O senador Flávio Bolsonaro (PL-RJ) terá cerca de 20% menos tempo de propaganda eleitoral gratuita em televisão e rádio do que o presidente Lula (PT) se chegar ao registro da candidatura sem novos aliados. Pelos cálculos apresentados na cobertura, num cenário em que o PL siga sozinho, o petista contará com 5min32s de cada bloco de 12min30s do horário eleitoral, enquanto o pré-candidato bolsonarista ficará com 4min20s. Ronaldo Caiado (PSD) teria 2min2s e Augusto Cury (Avante), 36 segundos.
A conta muda se o Republicanos aderir à chapa. Nesse caso, o senador passaria a 5min16s e Lula cairia para 4min51s, uma leve vantagem para o lado bolsonarista. E se a antiga aposta de reunir PL, Republicanos, PP e União Brasil tivesse se concretizado, Flávio chegaria a 6min50s por bloco, contra 3min43s do presidente, quase o dobro.
A aritmética segue a regra legal: 10% do tempo é dividido igualmente entre os presidenciáveis apoiados por ao menos um partido que superou a cláusula de desempenho, e os outros 90% são repartidos conforme o número de deputados federais eleitos em 2022 pelas siglas que compõem cada chapa. No segundo turno, a divisão passa a ser meio a meio, independentemente do tamanho das coligações. Apenas quatro pré-candidatos terão direito ao horário: Lula, Flávio, Caiado e Cury. Nomes como Romeu Zema (Novo) e Renan Santos (Missão) ficam de fora por não terem apoio de partido que passou pela cláusula.

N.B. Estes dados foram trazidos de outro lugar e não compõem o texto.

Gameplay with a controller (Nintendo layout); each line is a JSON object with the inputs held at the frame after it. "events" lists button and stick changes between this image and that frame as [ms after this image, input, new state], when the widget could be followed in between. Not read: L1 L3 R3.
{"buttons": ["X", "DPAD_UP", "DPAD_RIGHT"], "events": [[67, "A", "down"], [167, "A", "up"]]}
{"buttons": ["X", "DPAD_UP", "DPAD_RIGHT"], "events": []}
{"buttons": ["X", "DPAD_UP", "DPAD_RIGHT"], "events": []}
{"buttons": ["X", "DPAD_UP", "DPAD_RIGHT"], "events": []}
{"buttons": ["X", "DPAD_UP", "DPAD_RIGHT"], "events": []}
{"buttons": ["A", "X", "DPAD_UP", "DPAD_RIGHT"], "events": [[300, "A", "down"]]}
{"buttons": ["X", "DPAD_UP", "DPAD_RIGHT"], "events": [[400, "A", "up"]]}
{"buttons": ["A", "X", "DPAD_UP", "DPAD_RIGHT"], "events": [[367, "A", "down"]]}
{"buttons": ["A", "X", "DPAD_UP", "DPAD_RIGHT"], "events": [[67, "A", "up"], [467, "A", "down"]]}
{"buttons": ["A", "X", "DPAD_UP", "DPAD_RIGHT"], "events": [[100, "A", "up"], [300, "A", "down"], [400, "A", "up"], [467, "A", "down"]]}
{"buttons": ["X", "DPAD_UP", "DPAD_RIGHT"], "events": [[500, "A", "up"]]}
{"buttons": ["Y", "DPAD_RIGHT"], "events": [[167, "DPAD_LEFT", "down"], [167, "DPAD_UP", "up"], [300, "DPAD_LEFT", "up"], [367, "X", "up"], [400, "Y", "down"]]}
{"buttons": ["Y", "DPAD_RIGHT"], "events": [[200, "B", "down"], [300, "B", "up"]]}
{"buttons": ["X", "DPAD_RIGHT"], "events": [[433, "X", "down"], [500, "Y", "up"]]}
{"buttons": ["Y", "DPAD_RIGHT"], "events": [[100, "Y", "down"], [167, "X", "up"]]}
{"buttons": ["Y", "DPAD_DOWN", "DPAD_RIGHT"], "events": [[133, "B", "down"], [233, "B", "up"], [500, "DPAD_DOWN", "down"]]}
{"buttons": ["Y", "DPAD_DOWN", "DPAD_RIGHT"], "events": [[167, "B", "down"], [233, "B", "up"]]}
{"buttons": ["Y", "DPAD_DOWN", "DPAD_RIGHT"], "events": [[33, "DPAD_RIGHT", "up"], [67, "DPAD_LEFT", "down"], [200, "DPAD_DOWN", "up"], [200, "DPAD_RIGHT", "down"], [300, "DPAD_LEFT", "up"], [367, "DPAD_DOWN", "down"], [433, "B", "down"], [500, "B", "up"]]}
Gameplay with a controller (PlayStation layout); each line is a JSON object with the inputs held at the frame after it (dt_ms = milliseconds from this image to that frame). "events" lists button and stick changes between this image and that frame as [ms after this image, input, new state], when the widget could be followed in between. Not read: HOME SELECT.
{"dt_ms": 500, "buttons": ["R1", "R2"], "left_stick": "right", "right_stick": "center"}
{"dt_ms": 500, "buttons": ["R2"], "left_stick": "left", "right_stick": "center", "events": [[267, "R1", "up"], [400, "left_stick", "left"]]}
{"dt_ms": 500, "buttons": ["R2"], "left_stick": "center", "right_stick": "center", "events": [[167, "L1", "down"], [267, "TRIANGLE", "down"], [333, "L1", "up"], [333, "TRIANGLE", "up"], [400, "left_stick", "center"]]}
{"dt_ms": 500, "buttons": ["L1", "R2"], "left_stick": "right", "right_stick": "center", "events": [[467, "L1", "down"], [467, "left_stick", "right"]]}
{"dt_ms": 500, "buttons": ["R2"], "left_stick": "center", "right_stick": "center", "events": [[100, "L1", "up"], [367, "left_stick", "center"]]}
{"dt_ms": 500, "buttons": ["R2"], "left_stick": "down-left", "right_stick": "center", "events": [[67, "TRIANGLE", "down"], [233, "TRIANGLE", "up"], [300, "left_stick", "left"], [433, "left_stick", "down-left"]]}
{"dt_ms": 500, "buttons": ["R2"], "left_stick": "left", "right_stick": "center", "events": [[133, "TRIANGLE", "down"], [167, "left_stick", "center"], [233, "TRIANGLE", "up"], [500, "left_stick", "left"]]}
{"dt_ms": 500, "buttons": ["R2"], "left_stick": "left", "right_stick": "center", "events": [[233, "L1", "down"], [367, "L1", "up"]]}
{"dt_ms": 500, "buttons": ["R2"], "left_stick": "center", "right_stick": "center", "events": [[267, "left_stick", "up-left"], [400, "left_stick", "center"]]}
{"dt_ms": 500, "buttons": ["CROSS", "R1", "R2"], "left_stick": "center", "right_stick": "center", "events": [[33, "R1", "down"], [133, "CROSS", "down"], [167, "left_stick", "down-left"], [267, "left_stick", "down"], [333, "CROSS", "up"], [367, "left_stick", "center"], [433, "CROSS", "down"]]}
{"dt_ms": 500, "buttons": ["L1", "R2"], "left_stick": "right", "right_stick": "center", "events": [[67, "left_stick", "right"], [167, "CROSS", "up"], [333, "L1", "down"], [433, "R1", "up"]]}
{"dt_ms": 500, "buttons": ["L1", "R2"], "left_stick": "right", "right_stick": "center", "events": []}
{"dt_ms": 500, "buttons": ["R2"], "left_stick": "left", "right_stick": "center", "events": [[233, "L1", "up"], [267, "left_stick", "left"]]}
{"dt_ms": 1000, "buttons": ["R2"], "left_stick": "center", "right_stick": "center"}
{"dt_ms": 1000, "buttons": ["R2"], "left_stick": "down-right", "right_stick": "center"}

A cobertura de centro, que até aqui concentra o relato do caso, converge em três pontos. O primeiro é o pano de fundo do isolamento: a revelação, em maio, de que Flávio pediu dinheiro ao ex-dono do Banco Master, Daniel Vorcaro, para custear o filme Dark Horse, sobre o ex-presidente Jair Bolsonaro. O episódio derrubou seu desempenho nas pesquisas e afastou o apoio de PP e União Brasil, que eram a prioridade da pré-campanha. O segundo é a articulação em curso com o Republicanos, que envolve alianças estaduais no Espírito Santo, em Minas Gerais, no Acre e no Mato Grosso, além da oferta da vice-presidência, cujo nome preferido do senador seria o da ex-presidente da Caixa Econômica Federal Daniella Marques. O terceiro é o calendário: o presidente nacional do Republicanos afirma que a tendência hoje é a neutralidade e consulta os diretórios estaduais até 5 de agosto.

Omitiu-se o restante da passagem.